[Source lines]
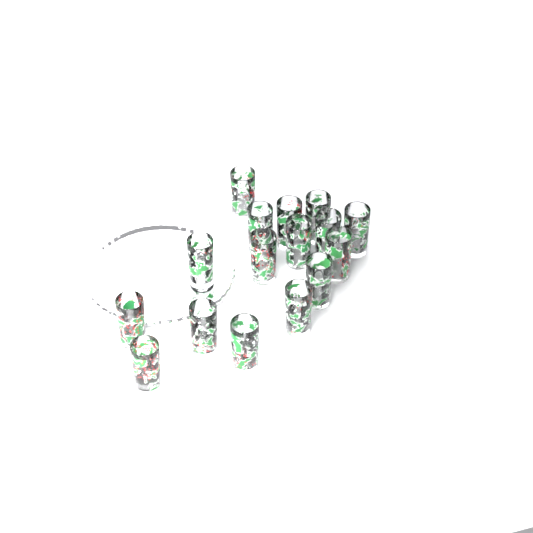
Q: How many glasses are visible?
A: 16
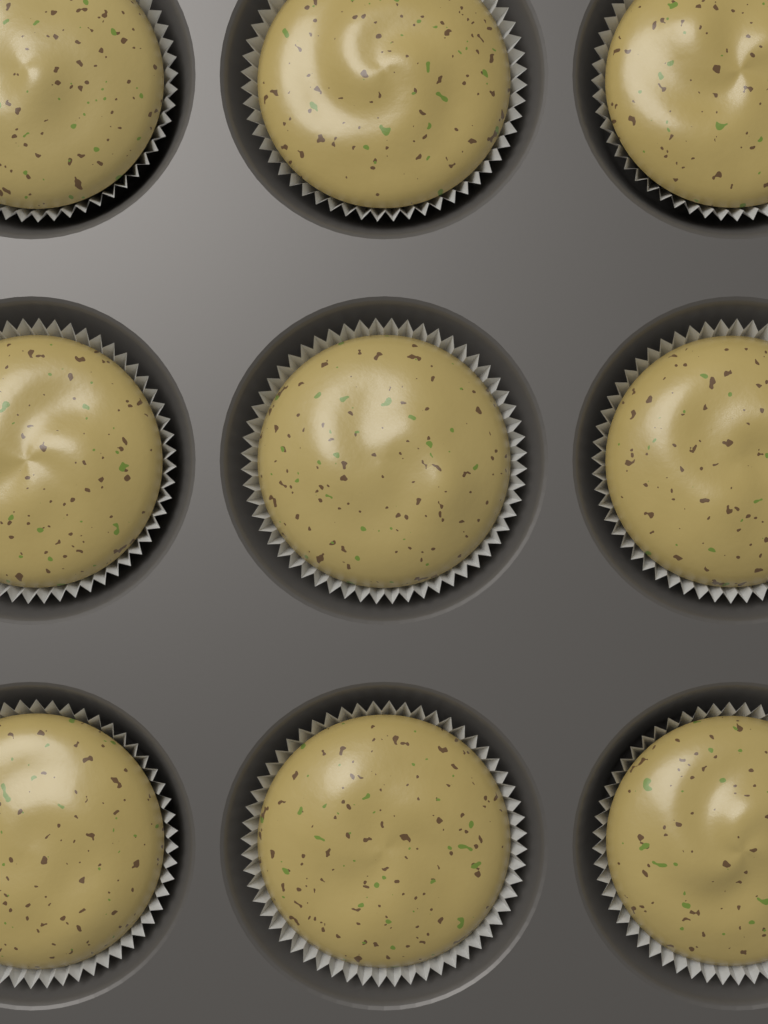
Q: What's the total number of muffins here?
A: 9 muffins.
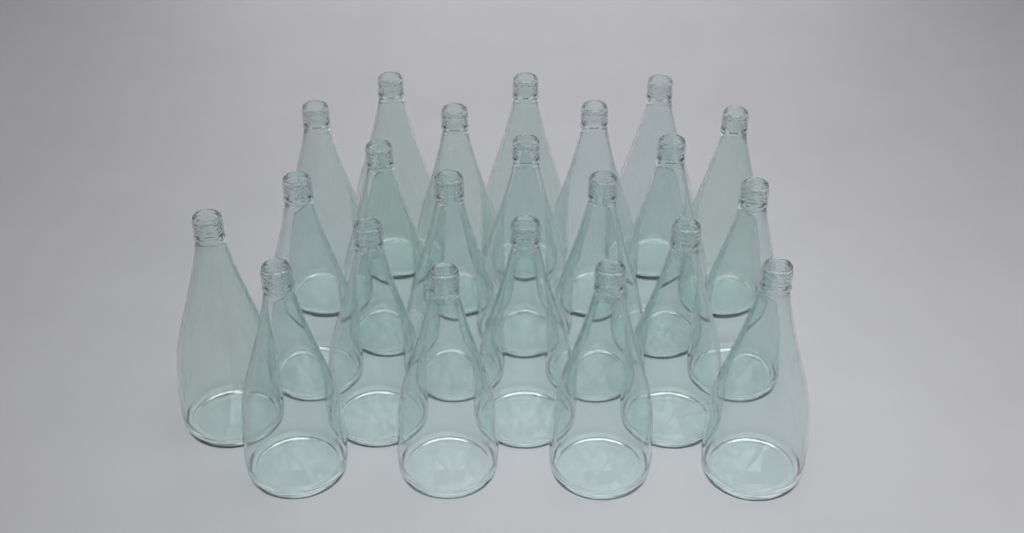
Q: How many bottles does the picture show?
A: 22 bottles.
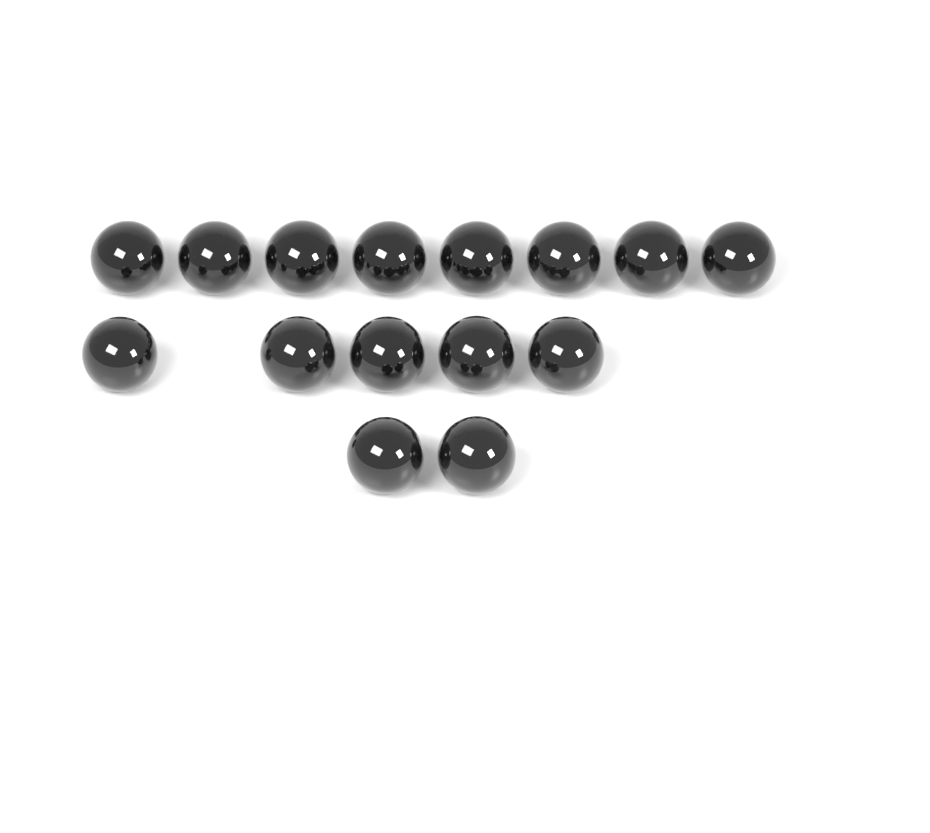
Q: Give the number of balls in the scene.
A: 15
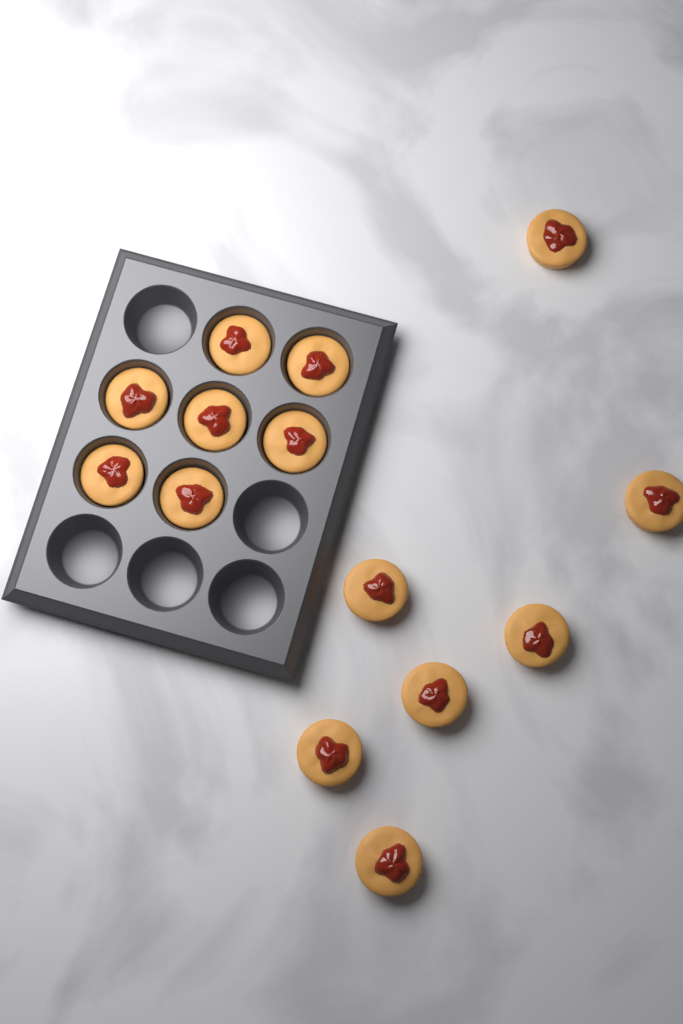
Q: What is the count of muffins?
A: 14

Exercise instructions :: Recast the lines above as a numbered list, leaving out blank lines and the pictures.

Complete answer ::
1. Q: How many glasses are visible?
2. A: 16
3. Q: What's the total number of muffins here?
4. A: 9 muffins.
5. Q: How many bottles does the picture show?
6. A: 22 bottles.
7. Q: Give the number of balls in the scene.
8. A: 15
9. Q: What is the count of muffins?
10. A: 14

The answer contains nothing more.